### What is being asked
Determine the number of lines in the data that include the word "maskLayoutSubType", and write only that number.

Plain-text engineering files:
_ _ _ _ _

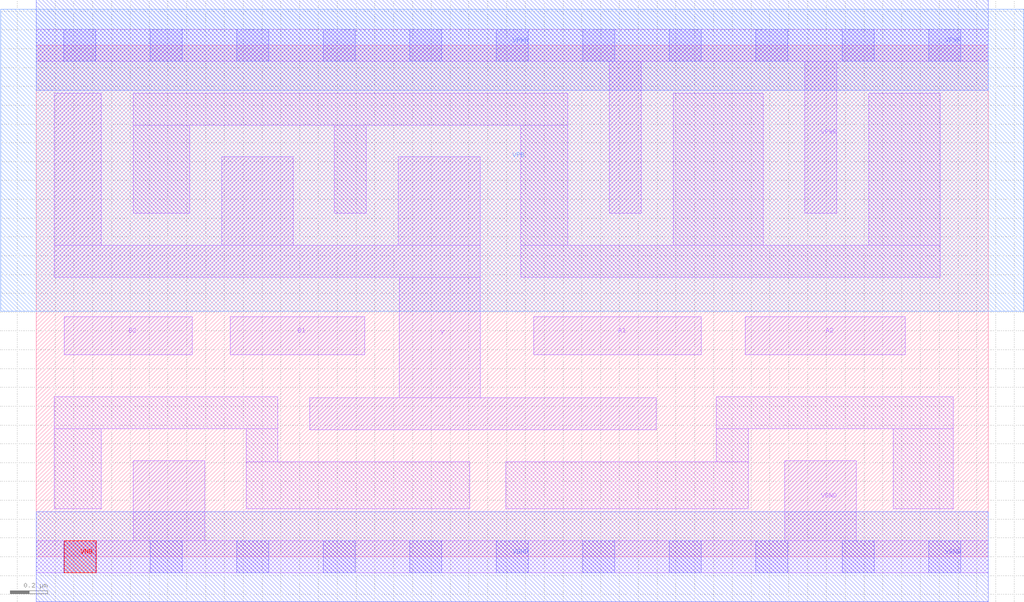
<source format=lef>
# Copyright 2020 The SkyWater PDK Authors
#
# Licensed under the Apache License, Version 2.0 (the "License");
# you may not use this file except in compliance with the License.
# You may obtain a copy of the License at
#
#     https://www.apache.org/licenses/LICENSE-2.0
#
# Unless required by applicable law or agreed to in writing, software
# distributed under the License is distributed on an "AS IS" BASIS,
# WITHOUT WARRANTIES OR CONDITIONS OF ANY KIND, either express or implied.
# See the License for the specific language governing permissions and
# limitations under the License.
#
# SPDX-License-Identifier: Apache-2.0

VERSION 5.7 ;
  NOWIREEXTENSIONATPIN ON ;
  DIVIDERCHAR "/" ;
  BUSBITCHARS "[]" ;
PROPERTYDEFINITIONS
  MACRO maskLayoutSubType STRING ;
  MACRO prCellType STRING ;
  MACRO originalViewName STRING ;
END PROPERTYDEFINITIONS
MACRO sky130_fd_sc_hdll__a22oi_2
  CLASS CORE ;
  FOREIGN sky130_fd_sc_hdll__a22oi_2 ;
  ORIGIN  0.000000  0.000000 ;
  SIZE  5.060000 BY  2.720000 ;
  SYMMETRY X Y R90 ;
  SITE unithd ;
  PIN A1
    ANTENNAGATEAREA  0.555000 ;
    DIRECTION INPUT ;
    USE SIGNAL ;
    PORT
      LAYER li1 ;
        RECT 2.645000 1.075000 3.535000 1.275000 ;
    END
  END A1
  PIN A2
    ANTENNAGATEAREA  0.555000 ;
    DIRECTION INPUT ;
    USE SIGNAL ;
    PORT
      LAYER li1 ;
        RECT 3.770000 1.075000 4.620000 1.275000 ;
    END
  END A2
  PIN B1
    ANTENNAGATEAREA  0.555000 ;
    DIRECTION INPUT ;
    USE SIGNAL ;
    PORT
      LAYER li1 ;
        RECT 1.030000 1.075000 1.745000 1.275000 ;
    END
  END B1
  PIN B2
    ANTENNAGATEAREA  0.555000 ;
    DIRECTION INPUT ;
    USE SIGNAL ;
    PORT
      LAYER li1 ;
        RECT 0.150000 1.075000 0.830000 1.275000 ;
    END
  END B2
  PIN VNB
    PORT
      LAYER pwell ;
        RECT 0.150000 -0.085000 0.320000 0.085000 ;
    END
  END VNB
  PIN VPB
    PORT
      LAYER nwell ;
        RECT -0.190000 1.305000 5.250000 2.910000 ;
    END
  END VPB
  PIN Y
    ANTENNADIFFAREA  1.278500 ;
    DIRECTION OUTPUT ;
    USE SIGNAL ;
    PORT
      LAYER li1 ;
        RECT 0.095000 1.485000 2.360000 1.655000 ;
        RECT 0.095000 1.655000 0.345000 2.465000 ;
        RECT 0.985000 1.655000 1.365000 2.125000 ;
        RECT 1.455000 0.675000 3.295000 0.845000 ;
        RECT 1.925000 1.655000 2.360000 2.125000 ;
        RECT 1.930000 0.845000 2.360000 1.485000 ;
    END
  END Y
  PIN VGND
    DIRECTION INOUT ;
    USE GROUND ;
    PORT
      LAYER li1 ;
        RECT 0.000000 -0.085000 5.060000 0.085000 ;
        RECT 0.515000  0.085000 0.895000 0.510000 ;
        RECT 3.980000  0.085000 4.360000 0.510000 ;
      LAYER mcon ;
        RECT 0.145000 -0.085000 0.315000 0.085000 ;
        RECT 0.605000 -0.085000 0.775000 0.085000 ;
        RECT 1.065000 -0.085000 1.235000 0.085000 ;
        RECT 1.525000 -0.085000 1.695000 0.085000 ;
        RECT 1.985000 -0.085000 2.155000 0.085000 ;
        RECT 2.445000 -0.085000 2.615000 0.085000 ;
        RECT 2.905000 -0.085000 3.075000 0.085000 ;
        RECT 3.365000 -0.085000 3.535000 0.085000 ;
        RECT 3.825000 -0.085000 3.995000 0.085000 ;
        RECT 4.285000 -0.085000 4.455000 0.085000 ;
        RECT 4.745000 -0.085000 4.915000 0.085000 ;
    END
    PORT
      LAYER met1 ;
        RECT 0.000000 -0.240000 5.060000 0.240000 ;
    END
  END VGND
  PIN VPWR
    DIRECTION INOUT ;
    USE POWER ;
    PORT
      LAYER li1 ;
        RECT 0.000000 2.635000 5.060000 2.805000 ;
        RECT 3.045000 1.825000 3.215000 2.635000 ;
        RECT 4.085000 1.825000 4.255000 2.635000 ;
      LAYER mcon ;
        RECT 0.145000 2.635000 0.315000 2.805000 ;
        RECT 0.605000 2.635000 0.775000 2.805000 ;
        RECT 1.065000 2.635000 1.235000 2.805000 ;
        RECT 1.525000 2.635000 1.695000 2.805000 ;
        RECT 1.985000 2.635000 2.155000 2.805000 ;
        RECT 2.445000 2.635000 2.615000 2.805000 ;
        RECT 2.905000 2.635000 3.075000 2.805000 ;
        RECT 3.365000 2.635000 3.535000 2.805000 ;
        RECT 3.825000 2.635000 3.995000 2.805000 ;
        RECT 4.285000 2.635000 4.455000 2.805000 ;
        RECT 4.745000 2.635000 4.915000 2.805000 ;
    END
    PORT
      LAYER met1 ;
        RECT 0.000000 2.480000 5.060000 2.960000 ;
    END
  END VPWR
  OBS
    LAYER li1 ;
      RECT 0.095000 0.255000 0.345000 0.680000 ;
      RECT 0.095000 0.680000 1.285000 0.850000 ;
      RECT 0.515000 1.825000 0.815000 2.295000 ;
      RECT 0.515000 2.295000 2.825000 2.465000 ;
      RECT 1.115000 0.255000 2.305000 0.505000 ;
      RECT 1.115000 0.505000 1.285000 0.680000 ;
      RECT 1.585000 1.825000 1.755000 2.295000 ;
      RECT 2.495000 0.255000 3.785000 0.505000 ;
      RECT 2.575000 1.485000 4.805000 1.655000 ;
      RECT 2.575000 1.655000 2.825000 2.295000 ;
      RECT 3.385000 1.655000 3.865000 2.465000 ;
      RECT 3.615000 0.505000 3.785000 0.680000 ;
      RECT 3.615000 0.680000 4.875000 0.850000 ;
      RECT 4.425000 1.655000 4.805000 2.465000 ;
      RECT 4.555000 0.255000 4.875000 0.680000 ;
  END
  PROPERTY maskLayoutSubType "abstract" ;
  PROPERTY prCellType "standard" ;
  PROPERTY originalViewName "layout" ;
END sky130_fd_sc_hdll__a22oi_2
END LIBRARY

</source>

_ _ _ _ _

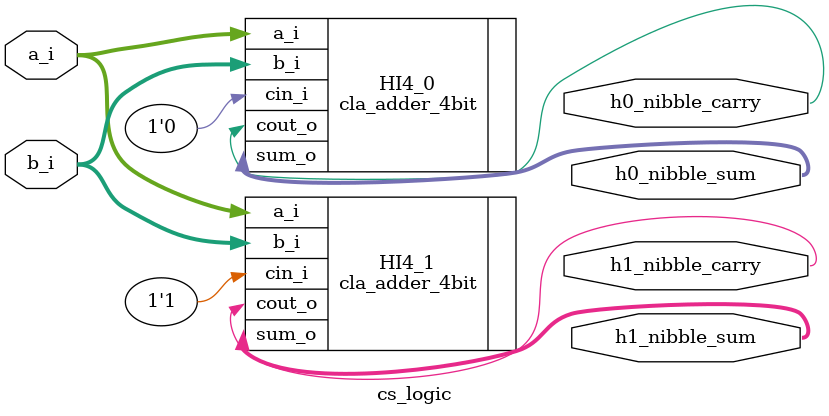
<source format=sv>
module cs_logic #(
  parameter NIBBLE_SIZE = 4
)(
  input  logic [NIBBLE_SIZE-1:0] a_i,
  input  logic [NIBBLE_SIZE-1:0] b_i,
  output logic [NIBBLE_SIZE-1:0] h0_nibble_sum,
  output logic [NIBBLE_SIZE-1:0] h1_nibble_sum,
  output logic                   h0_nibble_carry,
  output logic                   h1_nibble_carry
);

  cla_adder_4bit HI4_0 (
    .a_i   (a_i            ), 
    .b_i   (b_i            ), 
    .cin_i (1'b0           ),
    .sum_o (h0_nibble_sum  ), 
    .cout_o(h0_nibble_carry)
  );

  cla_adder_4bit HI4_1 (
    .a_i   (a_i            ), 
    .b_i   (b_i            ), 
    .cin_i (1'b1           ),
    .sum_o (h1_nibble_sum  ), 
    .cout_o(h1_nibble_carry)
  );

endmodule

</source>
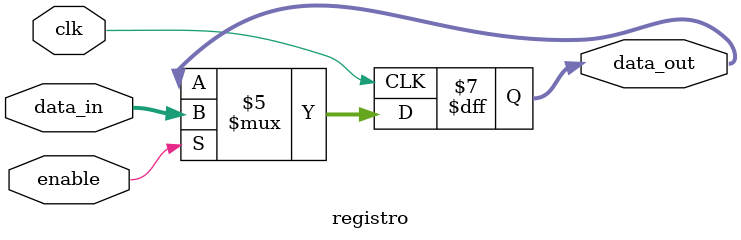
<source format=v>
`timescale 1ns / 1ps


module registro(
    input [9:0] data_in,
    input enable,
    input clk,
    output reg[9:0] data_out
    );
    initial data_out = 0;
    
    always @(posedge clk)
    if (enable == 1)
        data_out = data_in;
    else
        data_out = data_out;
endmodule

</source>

_ _ _ _ _

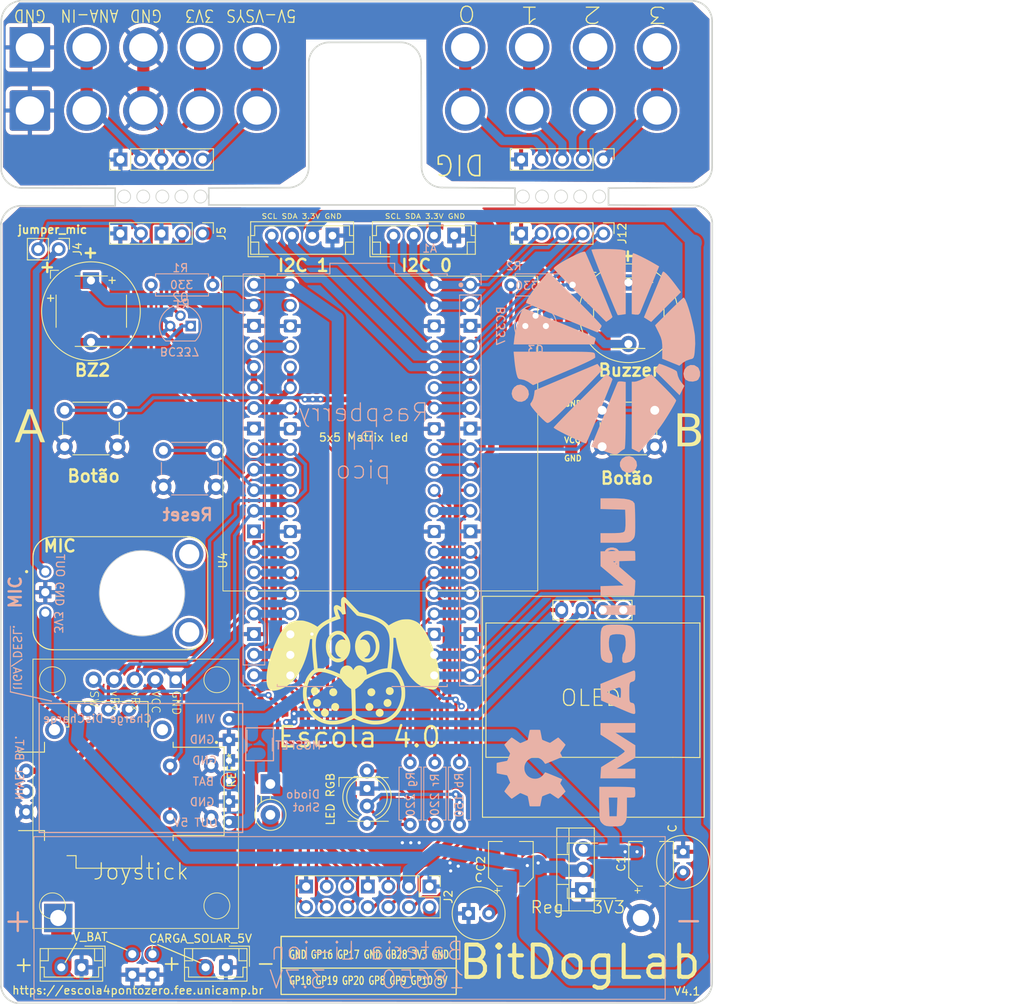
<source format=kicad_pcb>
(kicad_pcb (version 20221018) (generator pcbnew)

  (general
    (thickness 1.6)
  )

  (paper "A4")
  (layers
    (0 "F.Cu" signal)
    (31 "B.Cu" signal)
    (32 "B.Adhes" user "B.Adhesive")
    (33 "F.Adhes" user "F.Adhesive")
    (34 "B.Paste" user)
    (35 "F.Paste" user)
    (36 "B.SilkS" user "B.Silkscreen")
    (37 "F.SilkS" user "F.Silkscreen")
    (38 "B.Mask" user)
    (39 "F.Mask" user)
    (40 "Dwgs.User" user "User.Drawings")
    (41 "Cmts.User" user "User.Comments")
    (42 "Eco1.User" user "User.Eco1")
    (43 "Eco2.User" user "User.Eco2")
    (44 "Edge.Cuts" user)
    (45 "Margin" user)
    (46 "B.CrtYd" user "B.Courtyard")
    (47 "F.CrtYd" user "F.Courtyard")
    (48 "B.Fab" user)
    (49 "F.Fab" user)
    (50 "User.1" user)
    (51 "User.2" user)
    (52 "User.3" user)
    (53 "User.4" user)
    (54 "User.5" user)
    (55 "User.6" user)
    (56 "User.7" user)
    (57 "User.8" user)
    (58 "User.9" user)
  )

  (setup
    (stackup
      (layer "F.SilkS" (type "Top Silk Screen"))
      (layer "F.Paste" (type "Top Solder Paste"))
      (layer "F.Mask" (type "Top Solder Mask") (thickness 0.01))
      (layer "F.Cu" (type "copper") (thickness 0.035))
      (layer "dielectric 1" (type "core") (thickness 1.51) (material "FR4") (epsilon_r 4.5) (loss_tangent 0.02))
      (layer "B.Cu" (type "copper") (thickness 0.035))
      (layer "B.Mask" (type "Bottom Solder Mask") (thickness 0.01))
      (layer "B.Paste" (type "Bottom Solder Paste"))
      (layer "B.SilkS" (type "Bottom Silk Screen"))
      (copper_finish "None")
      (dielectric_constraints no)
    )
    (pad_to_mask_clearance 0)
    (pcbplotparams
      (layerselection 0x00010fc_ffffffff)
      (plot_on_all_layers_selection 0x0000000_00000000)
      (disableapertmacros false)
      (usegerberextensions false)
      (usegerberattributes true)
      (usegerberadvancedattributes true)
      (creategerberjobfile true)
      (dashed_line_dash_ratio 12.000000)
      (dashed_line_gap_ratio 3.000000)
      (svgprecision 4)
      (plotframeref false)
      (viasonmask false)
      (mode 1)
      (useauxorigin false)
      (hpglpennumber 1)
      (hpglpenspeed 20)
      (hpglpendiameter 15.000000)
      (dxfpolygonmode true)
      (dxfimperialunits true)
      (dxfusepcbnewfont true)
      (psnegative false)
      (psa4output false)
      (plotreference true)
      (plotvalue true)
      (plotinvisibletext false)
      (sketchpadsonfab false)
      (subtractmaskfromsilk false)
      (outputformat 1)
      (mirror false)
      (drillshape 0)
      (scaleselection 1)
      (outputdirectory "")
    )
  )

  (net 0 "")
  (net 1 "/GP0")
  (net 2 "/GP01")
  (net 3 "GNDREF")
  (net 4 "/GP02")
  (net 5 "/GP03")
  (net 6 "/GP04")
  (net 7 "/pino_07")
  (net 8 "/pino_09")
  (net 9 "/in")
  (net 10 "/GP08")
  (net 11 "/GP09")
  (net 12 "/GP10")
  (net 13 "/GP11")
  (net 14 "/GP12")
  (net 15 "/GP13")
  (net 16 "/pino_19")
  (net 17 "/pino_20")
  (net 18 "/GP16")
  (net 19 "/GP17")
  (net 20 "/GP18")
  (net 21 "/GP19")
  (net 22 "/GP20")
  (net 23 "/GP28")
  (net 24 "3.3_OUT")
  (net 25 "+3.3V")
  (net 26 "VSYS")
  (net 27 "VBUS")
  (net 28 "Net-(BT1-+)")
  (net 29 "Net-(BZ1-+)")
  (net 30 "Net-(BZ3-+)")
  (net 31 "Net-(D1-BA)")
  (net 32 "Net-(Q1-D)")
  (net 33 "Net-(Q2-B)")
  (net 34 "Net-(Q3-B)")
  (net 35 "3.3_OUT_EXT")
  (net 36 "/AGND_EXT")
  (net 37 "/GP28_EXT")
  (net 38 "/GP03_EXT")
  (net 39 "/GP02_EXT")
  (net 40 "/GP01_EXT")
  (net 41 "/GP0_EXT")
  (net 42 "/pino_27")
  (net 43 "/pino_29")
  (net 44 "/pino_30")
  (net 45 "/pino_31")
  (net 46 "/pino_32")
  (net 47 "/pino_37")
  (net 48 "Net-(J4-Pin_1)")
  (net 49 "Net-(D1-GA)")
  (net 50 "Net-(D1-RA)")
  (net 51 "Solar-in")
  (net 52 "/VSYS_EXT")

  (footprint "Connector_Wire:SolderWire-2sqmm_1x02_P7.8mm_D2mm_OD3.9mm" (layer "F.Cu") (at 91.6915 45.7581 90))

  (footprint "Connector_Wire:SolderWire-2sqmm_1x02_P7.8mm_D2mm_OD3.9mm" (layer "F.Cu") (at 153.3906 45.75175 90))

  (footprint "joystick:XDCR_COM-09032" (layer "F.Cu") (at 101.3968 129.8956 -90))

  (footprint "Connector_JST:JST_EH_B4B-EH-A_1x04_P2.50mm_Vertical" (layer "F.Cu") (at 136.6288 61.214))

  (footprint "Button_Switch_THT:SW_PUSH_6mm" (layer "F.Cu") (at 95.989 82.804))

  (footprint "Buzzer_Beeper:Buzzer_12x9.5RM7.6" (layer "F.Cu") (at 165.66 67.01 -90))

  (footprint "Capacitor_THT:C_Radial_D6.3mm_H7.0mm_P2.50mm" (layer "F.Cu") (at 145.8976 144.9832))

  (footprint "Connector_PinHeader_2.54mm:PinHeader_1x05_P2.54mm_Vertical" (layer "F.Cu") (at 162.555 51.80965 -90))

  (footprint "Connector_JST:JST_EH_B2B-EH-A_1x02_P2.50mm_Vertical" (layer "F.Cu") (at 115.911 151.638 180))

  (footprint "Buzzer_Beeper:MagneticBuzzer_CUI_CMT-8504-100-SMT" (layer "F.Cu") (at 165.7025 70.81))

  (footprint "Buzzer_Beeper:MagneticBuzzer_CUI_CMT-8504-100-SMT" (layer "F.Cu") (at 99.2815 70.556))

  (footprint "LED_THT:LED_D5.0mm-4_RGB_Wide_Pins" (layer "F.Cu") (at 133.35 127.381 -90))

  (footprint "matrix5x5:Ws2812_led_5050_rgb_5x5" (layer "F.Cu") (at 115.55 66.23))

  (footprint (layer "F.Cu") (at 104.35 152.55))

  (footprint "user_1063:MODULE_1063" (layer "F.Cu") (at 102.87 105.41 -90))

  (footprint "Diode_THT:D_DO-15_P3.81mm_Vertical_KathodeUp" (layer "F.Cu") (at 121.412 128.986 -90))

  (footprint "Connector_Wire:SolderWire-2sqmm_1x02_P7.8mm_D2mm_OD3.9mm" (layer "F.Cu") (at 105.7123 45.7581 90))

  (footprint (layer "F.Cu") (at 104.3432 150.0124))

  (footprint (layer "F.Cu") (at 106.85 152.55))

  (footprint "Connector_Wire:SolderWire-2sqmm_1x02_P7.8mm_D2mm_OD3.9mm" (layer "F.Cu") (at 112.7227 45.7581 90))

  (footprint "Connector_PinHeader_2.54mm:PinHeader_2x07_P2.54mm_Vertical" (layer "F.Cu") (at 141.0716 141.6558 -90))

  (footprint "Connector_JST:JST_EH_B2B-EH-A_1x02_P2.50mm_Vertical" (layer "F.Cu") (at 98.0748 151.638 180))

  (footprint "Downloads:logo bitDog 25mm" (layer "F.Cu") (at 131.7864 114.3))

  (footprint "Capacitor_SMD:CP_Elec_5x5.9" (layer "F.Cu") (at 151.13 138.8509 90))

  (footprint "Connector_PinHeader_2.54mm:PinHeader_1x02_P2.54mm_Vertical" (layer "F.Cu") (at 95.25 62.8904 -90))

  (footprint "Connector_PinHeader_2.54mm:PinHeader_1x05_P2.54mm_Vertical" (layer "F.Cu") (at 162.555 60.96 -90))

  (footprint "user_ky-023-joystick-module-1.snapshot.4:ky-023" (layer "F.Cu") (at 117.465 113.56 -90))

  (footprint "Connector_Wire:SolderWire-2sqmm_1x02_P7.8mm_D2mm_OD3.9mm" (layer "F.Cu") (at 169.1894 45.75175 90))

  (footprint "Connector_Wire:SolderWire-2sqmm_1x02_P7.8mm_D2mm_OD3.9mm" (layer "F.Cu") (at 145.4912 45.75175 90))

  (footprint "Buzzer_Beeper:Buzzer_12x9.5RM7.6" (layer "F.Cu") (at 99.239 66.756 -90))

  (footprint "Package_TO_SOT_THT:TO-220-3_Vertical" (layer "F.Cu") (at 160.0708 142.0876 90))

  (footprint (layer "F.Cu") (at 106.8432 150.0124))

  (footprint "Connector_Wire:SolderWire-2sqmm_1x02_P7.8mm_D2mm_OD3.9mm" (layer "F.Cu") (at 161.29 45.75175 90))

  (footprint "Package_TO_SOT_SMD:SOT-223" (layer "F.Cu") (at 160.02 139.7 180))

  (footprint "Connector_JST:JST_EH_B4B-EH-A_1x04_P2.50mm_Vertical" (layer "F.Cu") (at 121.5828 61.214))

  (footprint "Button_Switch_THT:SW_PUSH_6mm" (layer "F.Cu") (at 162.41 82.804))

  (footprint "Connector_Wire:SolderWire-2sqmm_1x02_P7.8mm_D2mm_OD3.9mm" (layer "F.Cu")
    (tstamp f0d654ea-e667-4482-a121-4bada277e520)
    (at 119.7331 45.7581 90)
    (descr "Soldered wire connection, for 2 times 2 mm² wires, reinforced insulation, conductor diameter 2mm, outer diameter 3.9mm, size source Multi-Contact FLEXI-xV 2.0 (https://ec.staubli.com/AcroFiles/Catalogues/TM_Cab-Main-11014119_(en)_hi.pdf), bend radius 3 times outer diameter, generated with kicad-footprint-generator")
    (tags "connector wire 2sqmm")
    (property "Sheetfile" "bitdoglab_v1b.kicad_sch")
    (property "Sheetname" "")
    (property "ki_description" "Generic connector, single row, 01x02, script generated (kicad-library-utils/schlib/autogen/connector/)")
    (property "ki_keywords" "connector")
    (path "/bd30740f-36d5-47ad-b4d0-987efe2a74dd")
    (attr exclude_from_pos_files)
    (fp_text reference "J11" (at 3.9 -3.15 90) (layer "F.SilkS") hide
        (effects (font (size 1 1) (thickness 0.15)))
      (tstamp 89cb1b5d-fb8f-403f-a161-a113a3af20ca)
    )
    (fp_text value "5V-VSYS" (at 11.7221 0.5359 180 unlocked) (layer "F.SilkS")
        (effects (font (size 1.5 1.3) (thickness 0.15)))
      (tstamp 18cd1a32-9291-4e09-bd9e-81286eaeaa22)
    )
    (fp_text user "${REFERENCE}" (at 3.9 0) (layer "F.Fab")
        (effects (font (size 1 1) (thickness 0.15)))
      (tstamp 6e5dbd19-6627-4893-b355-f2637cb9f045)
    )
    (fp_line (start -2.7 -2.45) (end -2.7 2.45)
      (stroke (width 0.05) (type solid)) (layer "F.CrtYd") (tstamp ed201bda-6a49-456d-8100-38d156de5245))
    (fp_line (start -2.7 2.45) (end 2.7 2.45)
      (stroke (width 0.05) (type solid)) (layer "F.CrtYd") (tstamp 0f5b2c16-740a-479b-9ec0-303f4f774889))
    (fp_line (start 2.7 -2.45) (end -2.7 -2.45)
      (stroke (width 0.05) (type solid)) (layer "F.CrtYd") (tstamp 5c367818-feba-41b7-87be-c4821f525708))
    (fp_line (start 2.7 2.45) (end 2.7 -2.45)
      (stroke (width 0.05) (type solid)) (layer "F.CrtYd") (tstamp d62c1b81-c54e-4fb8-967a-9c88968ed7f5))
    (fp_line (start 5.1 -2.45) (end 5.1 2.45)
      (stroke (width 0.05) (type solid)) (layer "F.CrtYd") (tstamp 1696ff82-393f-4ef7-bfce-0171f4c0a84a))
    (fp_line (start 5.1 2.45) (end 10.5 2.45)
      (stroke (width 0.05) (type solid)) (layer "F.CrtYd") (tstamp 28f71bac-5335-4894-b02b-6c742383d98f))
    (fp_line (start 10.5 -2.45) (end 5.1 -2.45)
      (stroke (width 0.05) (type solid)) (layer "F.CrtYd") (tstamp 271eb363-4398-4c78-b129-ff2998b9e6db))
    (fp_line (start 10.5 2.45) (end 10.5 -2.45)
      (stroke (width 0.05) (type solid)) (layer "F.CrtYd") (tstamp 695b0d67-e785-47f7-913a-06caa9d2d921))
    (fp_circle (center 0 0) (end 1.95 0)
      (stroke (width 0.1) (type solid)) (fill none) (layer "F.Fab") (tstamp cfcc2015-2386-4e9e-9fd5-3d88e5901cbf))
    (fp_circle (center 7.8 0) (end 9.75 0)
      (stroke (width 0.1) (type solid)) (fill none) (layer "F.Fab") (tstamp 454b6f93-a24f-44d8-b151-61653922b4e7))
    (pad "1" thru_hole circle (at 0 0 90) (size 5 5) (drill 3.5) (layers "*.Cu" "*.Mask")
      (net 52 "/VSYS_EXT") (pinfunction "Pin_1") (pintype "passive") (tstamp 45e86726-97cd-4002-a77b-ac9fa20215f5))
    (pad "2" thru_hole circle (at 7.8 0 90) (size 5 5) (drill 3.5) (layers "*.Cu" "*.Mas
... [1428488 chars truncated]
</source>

_ _ _ _ _

### Reply
2